К вечеру Марта начала жаловаться на общую слабость, головокружение и боли в суставах. Обычно она всякие недомогания переносила молча, и мы только по ее лицу могли догадываться, что ей не по себе, а она никогда ни слова об этом не говорила и не искала у нас ни сочувствия, ни помощи. Даже если мы допытывались, что с ней, видя, как плохо она выглядит, Марта только качала головой и говорила с улыбкой: «Ничего такого…» или: «Это пройдет, я еще не умру, я еще нужна Тому». Поэтому меня особенно встревожили ее жалобы в тот вечер. Я посмотрел на нее внимательней и лишь теперь, при свете гаснущего дня, заметил, что лицо ее пылает лихорадочным румянцем, а провалившиеся глаза обведены темными кругами. Глаза Марты ничуть не утратили прежнего своего блеска — его не смогли погасить ни пролитые слезы, ни жгучая скорбь, но сейчас они горели каким-то болезненным огнем, вовсе непохожим на их прежнее, звездное сияние.
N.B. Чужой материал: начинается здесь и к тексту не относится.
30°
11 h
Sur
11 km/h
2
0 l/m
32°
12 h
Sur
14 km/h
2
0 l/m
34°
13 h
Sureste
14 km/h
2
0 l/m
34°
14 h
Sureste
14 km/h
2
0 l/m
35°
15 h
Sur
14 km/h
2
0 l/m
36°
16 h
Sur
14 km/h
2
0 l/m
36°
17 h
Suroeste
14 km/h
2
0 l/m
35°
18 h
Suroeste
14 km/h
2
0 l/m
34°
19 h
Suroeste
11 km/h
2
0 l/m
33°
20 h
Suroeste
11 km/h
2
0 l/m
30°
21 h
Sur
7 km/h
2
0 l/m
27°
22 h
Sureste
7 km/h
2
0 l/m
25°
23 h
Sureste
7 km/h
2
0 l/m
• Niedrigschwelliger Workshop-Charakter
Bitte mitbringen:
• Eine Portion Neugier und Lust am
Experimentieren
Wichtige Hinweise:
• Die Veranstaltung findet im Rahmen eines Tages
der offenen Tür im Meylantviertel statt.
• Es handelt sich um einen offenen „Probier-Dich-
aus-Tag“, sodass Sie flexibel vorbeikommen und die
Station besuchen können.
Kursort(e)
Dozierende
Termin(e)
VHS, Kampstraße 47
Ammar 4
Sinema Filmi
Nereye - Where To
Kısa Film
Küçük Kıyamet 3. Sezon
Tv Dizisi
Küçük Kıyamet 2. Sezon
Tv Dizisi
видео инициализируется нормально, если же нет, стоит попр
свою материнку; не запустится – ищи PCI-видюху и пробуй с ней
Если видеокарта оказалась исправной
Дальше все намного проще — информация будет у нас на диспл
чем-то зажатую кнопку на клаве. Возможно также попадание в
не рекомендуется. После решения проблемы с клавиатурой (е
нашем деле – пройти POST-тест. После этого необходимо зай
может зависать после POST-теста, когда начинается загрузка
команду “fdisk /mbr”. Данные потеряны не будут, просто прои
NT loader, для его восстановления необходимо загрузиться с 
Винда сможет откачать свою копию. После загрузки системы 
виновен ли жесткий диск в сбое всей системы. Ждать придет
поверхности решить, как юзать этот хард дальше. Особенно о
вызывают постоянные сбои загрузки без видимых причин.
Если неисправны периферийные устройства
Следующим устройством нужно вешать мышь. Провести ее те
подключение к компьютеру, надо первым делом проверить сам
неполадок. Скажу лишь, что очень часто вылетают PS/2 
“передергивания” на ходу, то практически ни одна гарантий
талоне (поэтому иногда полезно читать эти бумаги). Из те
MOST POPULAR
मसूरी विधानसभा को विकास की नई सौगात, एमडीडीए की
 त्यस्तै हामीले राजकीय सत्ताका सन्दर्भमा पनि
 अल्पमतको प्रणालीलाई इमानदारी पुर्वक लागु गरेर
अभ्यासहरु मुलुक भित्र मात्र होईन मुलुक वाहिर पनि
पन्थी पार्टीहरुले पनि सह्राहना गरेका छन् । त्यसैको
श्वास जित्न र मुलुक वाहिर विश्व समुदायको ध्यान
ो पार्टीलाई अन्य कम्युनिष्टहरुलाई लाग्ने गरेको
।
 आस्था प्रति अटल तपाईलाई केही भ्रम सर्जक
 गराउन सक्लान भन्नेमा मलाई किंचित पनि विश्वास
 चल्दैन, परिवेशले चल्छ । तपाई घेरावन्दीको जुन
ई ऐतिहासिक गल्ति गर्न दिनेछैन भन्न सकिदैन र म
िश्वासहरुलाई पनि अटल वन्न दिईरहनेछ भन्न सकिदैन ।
После захода Солнца Марта, которая легла в постель — больше от слабости, чем из желания уснуть, начала беспокоиться и метаться. Видно было, что ее одолевает горячка. Она то звала детей, которые уже спали, то еле слышным шепотом оправдывалась — перед собой или перед призраком Томаса, видно стоявшим перед ее взором, — в своей жизни, в том, что породила на свет этих бедных девочек, и даже в своей любви к ним, которую ей не удалось полностью подавить и превозмочь. Кажется, по ее понятиям, материнская любовь принадлежала исключительно сыну, а всякое проявление любви к дочерям не только ущемляло его, но и оскверняло память умершего.